Eventually it starts to crop up his work as a notary may have something
to do with an effort to purge information of the sale of iridium to criminal
forces and people whom he initially thought were close friends now turning up
as mercenary adversaries. Featuring a
rousing score by the legendary Dimitri Tiomkin and dynamic, luminous and fluid
camerawork by Ernest Lazlo of Kiss Me Deadly and a powerful leading
performance by Edmund O’Brien who convincingly conveys the terror and
desperation felt by Frank Bigelow, D.O.A. despite the less-than-stellar
image quality is a surefire masterpiece of the film noir subgenre.
With the second film Borderline featuring Fred
MacMurray (The Apartment) and Claire Trevor (Dead End and Stagecoach),
we find ourselves in a labyrinthine undercover cop thriller involving a
narcotics smuggling operation commandeered by a violent gangster Pete Ritchie
(Raymond Burr) on the US/Mexican border outside of Los Angeles. Due to the nature of the operation, finding
any leads has proven difficult so Madeleine Haley (Claire Trevor) an LAPD
officer and former OSS operative is tasked with venturing into Mexico undercover
to try and woo her way into Ritchie’s good graces. Unbeknownst to each other, she crosses paths
with a gangster named Johnny Macklin (Fred MacMurray) who is also in fact an
undercover officer. With neither side
aware of each other’s backgrounds, the two pair up believing each other to be
two criminals in cahoots with Pete Ritchie.

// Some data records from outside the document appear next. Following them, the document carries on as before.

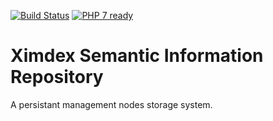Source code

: [![Build Status](https://travis-ci.org/XIMDEX/xsir.svg?branch=master)](https://travis-ci.org/XIMDEX/xsir)
[![PHP 7 ready](https://php7ready.timesplinter.ch/XIMDEX/xsir/master/badge.svg)](https://travis-ci.org/XIMDEX/xsir)

# Ximdex Semantic Information Repository
A persistant management nodes storage system.
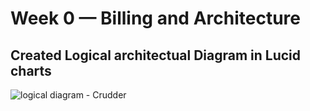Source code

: # Week 0 — Billing and Architecture

## Created Logical architectual Diagram in Lucid charts  

![logical diagram - Crudder](cruddur-banner.jpg)
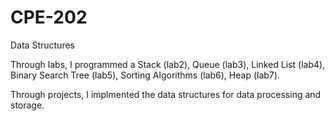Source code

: # CPE-202
Data Structures

Through labs, I programmed a 
Stack (lab2), 
Queue (lab3), 
Linked List (lab4), 
Binary Search Tree (lab5), 
Sorting Algorithms (lab6), 
Heap (lab7).

Through projects, I implmented the data structures for data processing and storage. 





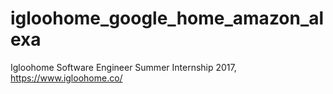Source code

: # igloohome_google_home_amazon_alexa
Igloohome Software Engineer Summer Internship 2017, https://www.igloohome.co/
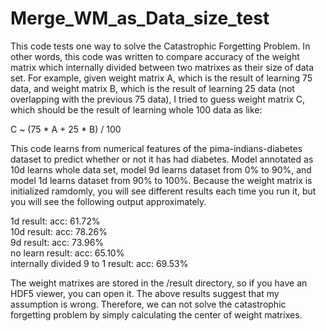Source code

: # Merge_WM_as_Data_size_test
This code tests one way to solve the Catastrophic Forgetting Problem. In other words, this code was written to compare accuracy of the weight matrix which internally divided between two matrixes as their size of data set.
For example, given weight matrix A, which is the result of learning 75 data, and weight matrix B, which is the result of learning 25 data (not overlapping with the previous 75 data), I tried to guess weight matrix C, which should be the result of learning whole 100 data as like:

C ~ (75 * A + 25 * B) / 100

This code learns from numerical features of the pima-indians-diabetes dataset to predict whether or not it has had diabetes. Model annotated as 10d learns whole data set, model 9d learns dataset from 0% to 90%, and model 1d learns dataset from 90% to 100%.
Because the weight matrix is initialized ramdomly, you will see different results each time you run it, but you will see the following output approximately.

1d result: acc: 61.72%<br/>
10d result: acc: 78.26%<br/>
9d result: acc: 73.96%<br/>
no learn result: acc: 65.10%<br/>
internally divided 9 to 1 result: acc: 69.53%<br/>

The weight matrixes are stored in the /result directory, so if you have an HDF5 viewer, you can open it. The above results suggest that my assumption is wrong. Therefore, we can not solve the catastrophic forgetting problem by simply calculating the center of weight matrixes.
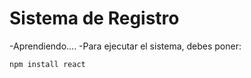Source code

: <h1> Sistema de Registro</h1>
  -Aprendiendo....
  -Para ejecutar el sistema, debes poner:
  
    npm install react
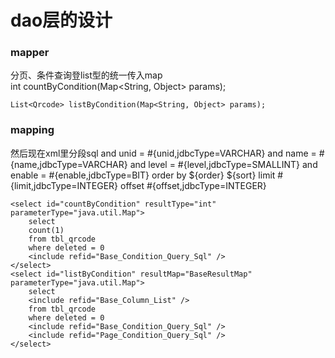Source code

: # dao层的设计

### mapper  
分页、条件查询登list型的统一传入map  
	int countByCondition(Map<String, Object> params);  
    
    List<Qrcode> listByCondition(Map<String, Object> params);  

### mapping  
然后现在xml里分段sql
	<sql id="Base_Condition_Query_Sql">
		<if test="unid != null">
			and unid = #{unid,jdbcType=VARCHAR}
		</if>
		<if test="name != null">
			and name = #{name,jdbcType=VARCHAR}
		</if>
		<if test="level != null">
			and level = #{level,jdbcType=SMALLINT}
		</if>
		<if test="enable != null">
			and enable = #{enable,jdbcType=BIT}
		</if>
	</sql>
	<sql id="Page_Condition_Query_Sql">
		<if test="order != null">
			order by ${order} ${sort}
		</if>
		<if test="limit != null">
			limit #{limit,jdbcType=INTEGER}
		</if>
		<if test="offset != null">
			offset #{offset,jdbcType=INTEGER}
		</if>
	</sql>
	
	<select id="countByCondition" resultType="int" parameterType="java.util.Map">
		select
		count(1)
		from tbl_qrcode
		where deleted = 0
		<include refid="Base_Condition_Query_Sql" />
	</select>
	<select id="listByCondition" resultMap="BaseResultMap" parameterType="java.util.Map">
		select
		<include refid="Base_Column_List" />
		from tbl_qrcode
		where deleted = 0
		<include refid="Base_Condition_Query_Sql" />
		<include refid="Page_Condition_Query_Sql" />
	</select>
 

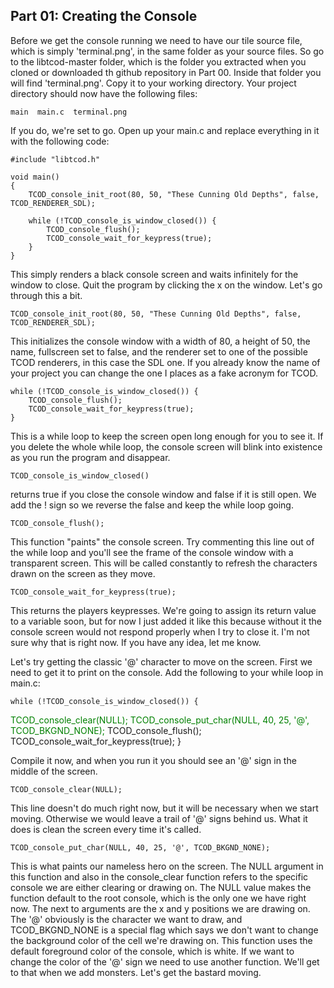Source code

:## Part 01: Creating the Console

Before we get the console running we need to have our tile source file, which is
simply 'terminal.png', in the same folder as your source files. So go to the
libtcod-master folder, which is the folder you extracted when you cloned or 
downloaded th github repository in Part 00. Inside that folder you will find
'terminal.png'. Copy it to your working directory. Your project directory
should now have the following files:

	main  main.c  terminal.png

If you do, we're set to go. Open up your main.c and replace everything in it
with the following code:

	#include "libtcod.h"

	void main()
	{
		TCOD_console_init_root(80, 50, "These Cunning Old Depths", false, TCOD_RENDERER_SDL);

		while (!TCOD_console_is_window_closed()) {
			TCOD_console_flush();
			TCOD_console_wait_for_keypress(true);
		}
	}

This simply renders a black console screen and waits infinitely for the window to close. Quit the
program by clicking the x on the window. Let's go through this a bit.

	TCOD_console_init_root(80, 50, "These Cunning Old Depths", false, TCOD_RENDERER_SDL);

This initializes the console window with a width of 80, a height of 50, the name, fullscreen set to false,
and the renderer set to one of the possible TCOD renderers, in this case the SDL one. If you already 
know the name of your project you can change the one I places as a fake acronym for TCOD. 

	while (!TCOD_console_is_window_closed()) {
		TCOD_console_flush();
		TCOD_console_wait_for_keypress(true);
	}

This is a while loop to keep the screen open long enough for you to see it. If you delete the whole while
loop, the console screen will blink into existence as you run the program and disappear.

	TCOD_console_is_window_closed()

returns true if you close the console window and false if it is still open. We add
the ! sign so we reverse the false and keep the while loop going.


	TCOD_console_flush();

This function "paints" the console screen. Try commenting this line out of the while loop and you'll
see the frame of the console window with a transparent screen. This will be called constantly to refresh
the characters drawn on the screen as they move.

	TCOD_console_wait_for_keypress(true);

This returns the players keypresses. We're going to assign its return value to a variable soon, but for
now I just added it like this because without it the console screen would not respond properly when I
try to close it. I'm not sure why that is right now. If you have any idea, let me know.

Let's try getting the classic '@' character to move on the screen. First we need to get it to print on
the console. Add the following to your while loop in main.c:

	while (!TCOD_console_is_window_closed()) {
<span style='color: green'>
		TCOD_console_clear(NULL);
		TCOD_console_put_char(NULL, 40, 25, '@', TCOD_BKGND_NONE);
</span>
		TCOD_console_flush();
		TCOD_console_wait_for_keypress(true);
	    }

Compile it now, and when you run it you should see an '@' sign in the middle of the screen.

	TCOD_console_clear(NULL);

This line doesn't do much right now, but it will be necessary when we start moving. Otherwise
we would leave a trail of '@' signs behind us. What it does is clean the screen every time
it's called.

	TCOD_console_put_char(NULL, 40, 25, '@', TCOD_BKGND_NONE);

This is what paints our nameless hero on the screen. The NULL argument in this function and
also in the console_clear function refers to the specific console we are either clearing
or drawing on. The NULL value makes the function default to the root console, which is the
only one we have right now. The next to arguments are the x and y positions we are drawing
on. The '@' obviously is the character we want to draw, and TCOD_BKGND_NONE is a special
flag which says we don't want to change the background color of the cell we're drawing on.
This function uses the default foreground color of the console, which is white. If we 
want to change the color of the '@' sign we need to use another function. We'll get to 
that when we add monsters. Let's get the bastard moving.
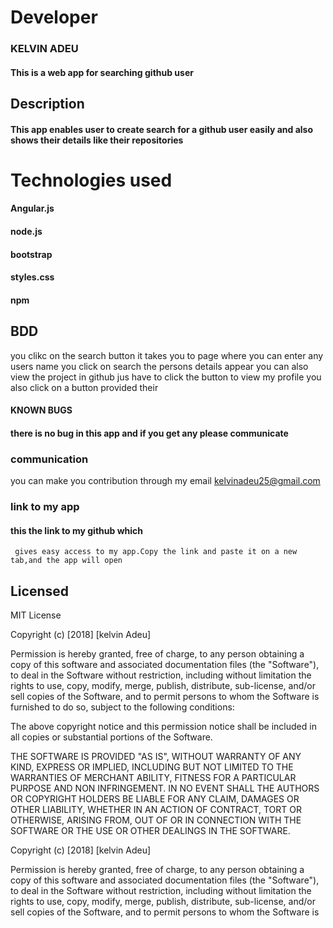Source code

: # Developer

### KELVIN ADEU

#### This is a web app for searching github user

## Description
#### This app enables user to create search for a github user easily and also shows their details like their repositories

# Technologies used
#### Angular.js
#### node.js
#### bootstrap
#### styles.css
#### npm

## BDD
you clikc on the search button it takes you to page where you can enter any users name
you click on search 
the persons details  appear
you can also view the project in github jus have to click the button 
to view my profile you also click on a button provided their 


#### KNOWN BUGS
#### there is no bug in this app and if you get any please communicate  

### communication
you can make you contribution through my email
kelvinadeu25@gmail.com

### link to my app
  ####  this the link to my github which
     gives easy access to my app.Copy the link and paste it on a new tab,and the app will open
     

## Licensed

MIT License

Copyright (c) [2018] [kelvin Adeu]

Permission is hereby granted, free of charge, to any person obtaining a copy of this software and associated documentation files (the "Software"), to deal in the Software without restriction, including without limitation the rights to use, copy, modify, merge, publish, distribute, sub-license, and/or sell copies of the Software, and to permit persons to whom the Software is furnished to do so, subject to the following conditions:

The above copyright notice and this permission notice shall be included in all copies or substantial portions of the Software.

THE SOFTWARE IS PROVIDED "AS IS", WITHOUT WARRANTY OF ANY KIND, EXPRESS OR IMPLIED, INCLUDING BUT NOT LIMITED TO THE WARRANTIES OF MERCHANT ABILITY, FITNESS FOR A PARTICULAR PURPOSE AND NON INFRINGEMENT. IN NO EVENT SHALL THE AUTHORS OR COPYRIGHT HOLDERS BE LIABLE FOR ANY CLAIM, DAMAGES OR OTHER LIABILITY, WHETHER IN AN ACTION OF CONTRACT, TORT OR OTHERWISE, ARISING FROM, OUT OF OR IN CONNECTION WITH THE SOFTWARE OR THE USE OR OTHER DEALINGS IN THE SOFTWARE.

Copyright (c) [2018] [kelvin Adeu]

Permission is hereby granted, free of charge, to any person obtaining a copy
of this software and associated documentation files (the "Software"), to deal
in the Software without restriction, including without limitation the rights
to use, copy, modify, merge, publish, distribute, sub-license, and/or sell
copies of the Software, and to permit persons to whom the Software is

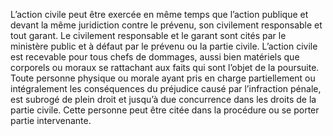 L’action civile peut être exercée en même temps que l’action publique et devant la même juridiction contre le prévenu, son civilement responsable et tout garant.
Le civilement responsable et le garant sont cités par le ministère public et à défaut par le prévenu ou la partie civile.
L’action civile est recevable pour tous chefs de dommages, aussi bien matériels que corporels ou moraux se rattachant aux faits qui sont l’objet de la poursuite.
Toute personne physique ou morale ayant pris en charge partiellement ou intégralement les conséquences du préjudice causé par l’infraction pénale, est subrogé de plein droit et jusqu’à due concurrence dans les droits de la partie civile.
Cette personne peut être citée dans la procédure ou se porter partie intervenante.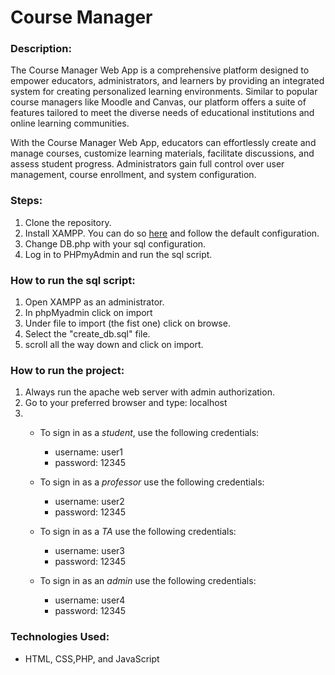 # Course Manager


### Description:

The Course Manager Web App is a comprehensive platform designed to empower educators, administrators, and learners by providing an integrated system for creating personalized learning environments. Similar to popular course managers like Moodle and Canvas, our platform offers a suite of features tailored to meet the diverse needs of educational institutions and online learning communities.

With the Course Manager Web App, educators can effortlessly create and manage courses, customize learning materials, facilitate discussions, and assess student progress. Administrators gain full control over user management, course enrollment, and system configuration.


### Steps:

1. Clone the repository.
2. Install XAMPP. You can do so [here](https://www.apachefriends.org/download.html) and follow the default configuration.
3. Change DB.php with your sql configuration.
4. Log in to PHPmyAdmin and run the sql script.


### How to run the sql script:

1. Open XAMPP as an administrator. 
2. In phpMyadmin click on import
3. Under file to import (the fist one) click on browse.
4. Select the "create_db.sql" file.
5. scroll all the way down and click on import.


### How to run the project:

1. Always run the apache web server with admin authorization.
2. Go to your preferred browser and type: localhost
3. 
    - To sign in as a *student*, use the following credentials:
        - username: user1
        - password: 12345

    - To sign in as a *professor* use the following credentials:
        - username: user2
        - password: 12345

    - To sign in as a *TA* use the following credentials:
        - username: user3
        - password: 12345
    
    - To sign in as an *admin* use the following credentials:
        - username: user4
        - password: 12345


### Technologies Used:

- HTML, CSS,PHP, and JavaScript







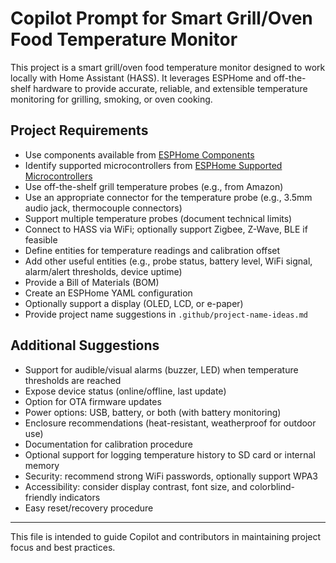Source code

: # Copilot Prompt for Smart Grill/Oven Food Temperature Monitor

This project is a smart grill/oven food temperature monitor designed to work locally with Home Assistant (HASS). It leverages ESPHome and off-the-shelf hardware to provide accurate, reliable, and extensible temperature monitoring for grilling, smoking, or oven cooking.

## Project Requirements

- Use components available from [ESPHome Components](https://esphome.io/components/)
- Identify supported microcontrollers from [ESPHome Supported Microcontrollers](https://esphome.io/components/#supported-microcontrollers)
- Use off-the-shelf grill temperature probes (e.g., from Amazon)
- Use an appropriate connector for the temperature probe (e.g., 3.5mm audio jack, thermocouple connectors)
- Support multiple temperature probes (document technical limits)
- Connect to HASS via WiFi; optionally support Zigbee, Z-Wave, BLE if feasible
- Define entities for temperature readings and calibration offset
- Add other useful entities (e.g., probe status, battery level, WiFi signal, alarm/alert thresholds, device uptime)
- Provide a Bill of Materials (BOM)
- Create an ESPHome YAML configuration
- Optionally support a display (OLED, LCD, or e-paper)
- Provide project name suggestions in `.github/project-name-ideas.md`

## Additional Suggestions

- Support for audible/visual alarms (buzzer, LED) when temperature thresholds are reached
- Expose device status (online/offline, last update)
- Option for OTA firmware updates
- Power options: USB, battery, or both (with battery monitoring)
- Enclosure recommendations (heat-resistant, weatherproof for outdoor use)
- Documentation for calibration procedure
- Optional support for logging temperature history to SD card or internal memory
- Security: recommend strong WiFi passwords, optionally support WPA3
- Accessibility: consider display contrast, font size, and colorblind-friendly indicators
- Easy reset/recovery procedure

---

This file is intended to guide Copilot and contributors in maintaining project focus and best practices.
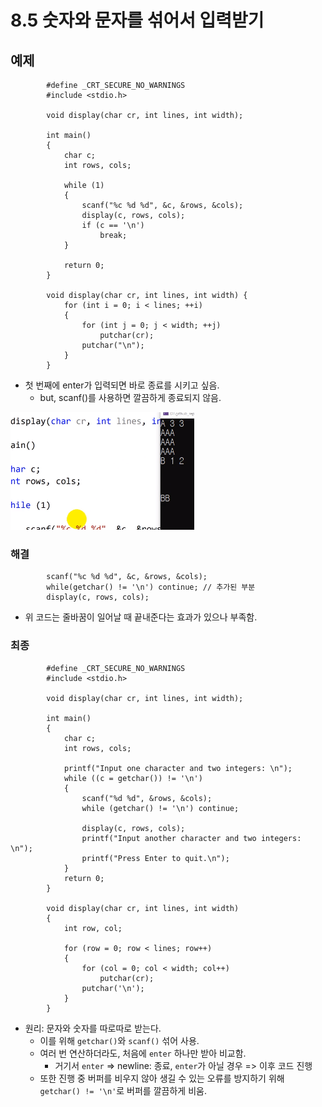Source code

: # 8.5 숫자와 문자를 섞어서 입력받기

## 예제

            #define _CRT_SECURE_NO_WARNINGS
            #include <stdio.h>

            void display(char cr, int lines, int width);

            int main()
            {
                char c;
                int rows, cols;

                while (1)
                {
                    scanf("%c %d %d", &c, &rows, &cols);
                    display(c, rows, cols);
                    if (c == '\n')
                        break;
                }

                return 0;
            }

            void display(char cr, int lines, int width) {
                for (int i = 0; i < lines; ++i)
                {
                    for (int j = 0; j < width; ++j)
                        putchar(cr);
                    putchar("\n");
                }
            }

- 첫 번째에 enter가 입력되면 바로 종료를 시키고 싶음.
  - but, scanf()를 사용하면 깔끔하게 종료되지 않음.

![](../images/chapter8/buffer5.png)

### 해결

            scanf("%c %d %d", &c, &rows, &cols);
            while(getchar() != '\n') continue; // 추가된 부분
            display(c, rows, cols);

- 위 코드는 줄바꿈이 일어날 때 끝내준다는 효과가 있으나 부족함.

### 최종

            #define _CRT_SECURE_NO_WARNINGS
            #include <stdio.h>

            void display(char cr, int lines, int width);

            int main()
            {
                char c;
                int rows, cols;

                printf("Input one character and two integers: \n");
                while ((c = getchar()) != '\n')
                {
                    scanf("%d %d", &rows, &cols);
                    while (getchar() != '\n') continue;

                    display(c, rows, cols);
                    printf("Input another character and two integers: \n");
                    printf("Press Enter to quit.\n");
                }
                return 0;
            }

            void display(char cr, int lines, int width)
            {
                int row, col;

                for (row = 0; row < lines; row++)
                {
                    for (col = 0; col < width; col++)
                        putchar(cr);
                    putchar('\n');
                }
            }

- 원리: 문자와 숫자를 따로따로 받는다.
  - 이를 위해 `getchar()`와 `scanf()` 섞어 사용.
  - 여러 번 연산하더라도, 처음에 `enter` 하나만 받아 비교함.
    - 거기서 `enter` => newline: 종료, `enter`가 아닐 경우 => 이후 코드 진행
  - 또한 진행 중 버퍼를 비우지 않아 생길 수 있는 오류를 방지하기 위해 `getchar() != '\n'`로 버퍼를 깔끔하게 비움.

All the while, the couple find themselves being pursued by Pete and his
goons across desert terrain and hitchhiking their way across the Mexican
border.
A good crime thriller with shades of noir that ultimately
becomes something of a crowd pleasing cops vs. robbers flick rather than
qualifying completely as film noir, Borderline feels like it was tacked
on to this release with the real treat being D.O.A. But considering the lackluster picture
quality of that film, doing a standalone release of just the former noir might’ve
felt like a cheat so Borderline which has better remastering work but pales
in comparison to D.O.A. has been included. Notable for the filmmakers creating their own
production company to finance the film with producer Milton Bren suggesting his
wife, Academy Award winning actress Claire Trevor, for the lead role, Borderline
is mostly a chase thriller with elements of It Happened One Night running
through it right down to some of the hitchhiking.
Both films included here have additional features focused on
the careers of Edmund O’Brien, director Rudolph Maté, Fred
MacMurray and director William A. Seiter but again they’re rather generic and
impersonal. Not much else is on here
though the Blu-ray comes with a DVD counterpart for those still stuck in the
480p era. D.O.A. is a terrific
and taut masterclass example of the film noir genre while Borderline was
a mostly okay (good, not great) crime thriller and while the disc isn’t
horrible, considering the pedigree of D.O.A. it deserved so much better
than this present disc release. You can’t
go wrong with either film though D.O.A. is the one that will get
frequent rewatching over the years while Borderline is kind of a
one-and-done. VCI Entertainment I’m
still uneasy about but this was a mostly good double-feature release fans of
film noir will want to grab up right away.